Des préservatifs pour cirer les chaussures a Bandundu

"Réduire l’usage du condom à un simple cirage est un acte d’immaturité flagrante et un sabotage". Ainsi proteste le chef d’antenne du Fonds des Nations unies pour la population (UNFPA) à Bandundu, le Dr Philémon Sikulisimwa, après avoir appris qu’au chef-lieu de la province du même nom, à près de 400 km au nord-est de Kinshasa, les hommes utilisent de plus en plus le lubrifiant des préservatifs pour cirer leurs chaussures. Un preservatif_enroule250père de famille, Luc Mukwakumi s’en offusque et estime qu’utiliser ce produit à cette fin est "un acte de criminalité, une honte."
La pratique fait grincer les dents dans les milieux des organismes qui battent campagne pour l’utilisation des préservatifs dans la lutte contre la propagation du VIH/Sida et des maladies sexuellement transmissibles (IST). Pour mettre un terme à cet usage considéré comme un "détournement abusif" du préservatif, des actions timides sont menées, notamment auprès des groupes cibles jugés comme très vulnérables en matière de propagation du Sida. "Nous avons commencé à sensibiliser les policiers et les militaires…", indique Séverin Mitinimi, du bureau local du Programme national multisectoriel de lutte contre le Sida (Pnmls).

A la base, la pauvreté…
Très récente, cette étonnante pratique d’utiliser le lubrifiant des condoms comme cirage résulte de l’imagination d’un groupe de policiers et militaires de la ville. Tout a débuté en 2007, lorsqu’ils étaient internés pour une formation dans un camp militaire de la place. "N’ayant pas de sous pour s’acheter une boîte de cirage noir, nous avons commencé à utiliser le lubrifiant des préservatifs pour cirer nos bottes", explique sous anonymat un jeune militaire. La "découverte" s’est alors rapidement répandue dans la ville, où la pratique a suscité beaucoup de curiosité auprès du reste de la population civile. Ce d’autant plus que le prix du préservatif, vendu à 50 Fc (0,09 $) pour trois pièces sur le marché local, paraît bien moins cher qu’une boîte de cirage (350 Fc, 0,6$).
"C’est la pauvreté qui pousse les gens à utiliser ce lubrifiant comme cirage, surtout qu’on distribue gratuitement les préservatifs", explique Bienvenu Mayembe, qui en fait lui-même usage. Un jeune du quartier Ngamilele, Christian Bakandowa, fait par ailleurs remarquer qu’avec ce lubrifiant, il ne se pose de question. "Ca va avec les chaussures de toutes les couleurs et l’opération est simple", affirme-t-il.

▶ **Consignes**: Reprenez mot pour mot le passage de l'extrait sur le lubrifiant de préservatif employé comme cirage, en partant de « La pratique fait » et en allant jusqu'à « le Sida (Pnmls). ».

(Entrées du jeu de données)
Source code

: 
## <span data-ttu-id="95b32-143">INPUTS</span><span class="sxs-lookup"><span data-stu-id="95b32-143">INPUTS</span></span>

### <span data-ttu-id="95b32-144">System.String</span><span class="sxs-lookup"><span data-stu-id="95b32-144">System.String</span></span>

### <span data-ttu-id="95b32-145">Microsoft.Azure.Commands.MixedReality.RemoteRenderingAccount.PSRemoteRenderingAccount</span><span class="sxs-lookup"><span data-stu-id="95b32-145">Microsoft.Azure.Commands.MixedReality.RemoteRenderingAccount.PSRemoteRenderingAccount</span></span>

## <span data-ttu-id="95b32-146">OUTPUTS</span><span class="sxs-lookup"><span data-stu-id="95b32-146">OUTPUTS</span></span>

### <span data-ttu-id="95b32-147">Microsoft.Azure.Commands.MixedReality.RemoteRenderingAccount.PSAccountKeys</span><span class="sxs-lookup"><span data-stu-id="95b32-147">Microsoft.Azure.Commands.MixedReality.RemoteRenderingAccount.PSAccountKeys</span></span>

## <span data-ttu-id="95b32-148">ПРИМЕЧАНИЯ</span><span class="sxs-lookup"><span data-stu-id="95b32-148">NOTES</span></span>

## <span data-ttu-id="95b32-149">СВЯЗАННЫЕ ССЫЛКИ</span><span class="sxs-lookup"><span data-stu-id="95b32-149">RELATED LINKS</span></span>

▶ **Réponse rédigée**:
La pratique fait grincer les dents dans les milieux des organismes qui battent campagne pour l’utilisation des préservatifs dans la lutte contre la propagation du VIH/Sida et des maladies sexuellement transmissibles (IST). Pour mettre un terme à cet usage considéré comme un "détournement abusif" du préservatif, des actions timides sont menées, notamment auprès des groupes cibles jugés comme très vulnérables en matière de propagation du Sida. "Nous avons commencé à sensibiliser les policiers et les militaires…", indique Séverin Mitinimi, du bureau local du Programme national multisectoriel de lutte contre le Sida (Pnmls).